Extract to read:
Kurt P. Spindler, MD, Todd A. Warren, ACNP, Jason Connor, MS,
Clinton Devin, BS, and Eric C. McCarty, MD
Objective:
Entirely arthroscopic techniques of meniscus repair are common as a result of
reduced postoperative morbidity and easier insertion than arthroscopically-guided
inside-out repair with sutures. However, no prospective comparative manuscripts
of clinical success have been published. Meniscus repair technique was prospectively
switched in June 1996 from inside-out (PDS sutures) to entirely arthroscopic
(arrows) keeping rehabilitation and weight-bearing constant.
Methods:
As the first component of the Multicenter Orthopaedic Outcomes Network (MOON)
initiated in August 1991, all ACL reconstructions were prospectively entered
into a database. A Single surgeon’s medial meniscus repairs with ACL reconstruction
from 8/91-12/99 were evaluated. 47 consecutive patients (8/91-6/99) had arthroscopically
assisted inside-out repair utilizing PDS sutures. 98 consecutive patients (6/96-12/99)

Provided records:
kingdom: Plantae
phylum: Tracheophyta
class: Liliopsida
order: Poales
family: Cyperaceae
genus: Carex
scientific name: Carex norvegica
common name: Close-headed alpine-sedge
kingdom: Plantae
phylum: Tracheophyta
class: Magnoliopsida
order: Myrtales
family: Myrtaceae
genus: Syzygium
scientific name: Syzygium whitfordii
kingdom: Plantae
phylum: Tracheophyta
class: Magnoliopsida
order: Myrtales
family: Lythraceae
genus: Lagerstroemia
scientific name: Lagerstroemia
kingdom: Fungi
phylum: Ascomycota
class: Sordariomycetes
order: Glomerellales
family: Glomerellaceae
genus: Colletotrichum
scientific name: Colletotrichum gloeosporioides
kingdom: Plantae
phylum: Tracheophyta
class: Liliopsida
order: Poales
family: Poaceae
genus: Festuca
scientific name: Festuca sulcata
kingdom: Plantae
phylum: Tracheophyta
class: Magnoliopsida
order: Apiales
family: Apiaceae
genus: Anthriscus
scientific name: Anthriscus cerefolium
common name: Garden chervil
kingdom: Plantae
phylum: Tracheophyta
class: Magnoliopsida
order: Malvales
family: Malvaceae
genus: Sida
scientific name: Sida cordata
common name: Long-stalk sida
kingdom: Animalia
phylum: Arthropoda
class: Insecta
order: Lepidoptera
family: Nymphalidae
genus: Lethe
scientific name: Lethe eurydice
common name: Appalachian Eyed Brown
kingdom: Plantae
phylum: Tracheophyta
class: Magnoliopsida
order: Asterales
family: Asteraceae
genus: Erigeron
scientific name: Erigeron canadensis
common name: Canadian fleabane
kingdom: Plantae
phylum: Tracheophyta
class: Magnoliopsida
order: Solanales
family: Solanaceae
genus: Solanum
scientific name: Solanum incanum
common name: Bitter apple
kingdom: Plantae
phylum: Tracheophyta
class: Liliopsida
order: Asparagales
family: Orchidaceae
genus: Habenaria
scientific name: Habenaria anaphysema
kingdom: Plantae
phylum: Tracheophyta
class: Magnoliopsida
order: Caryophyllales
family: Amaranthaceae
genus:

Problem:
Translate this sentence from the meniscus repair text into Spanish: "However, no prospective comparative manuscripts of clinical success have been published." The listing comes from a separate source and is unrelated to the text.

Final answer:
Sin embargo, no se han publicado manuscritos comparativos prospectivos sobre el éxito clínico.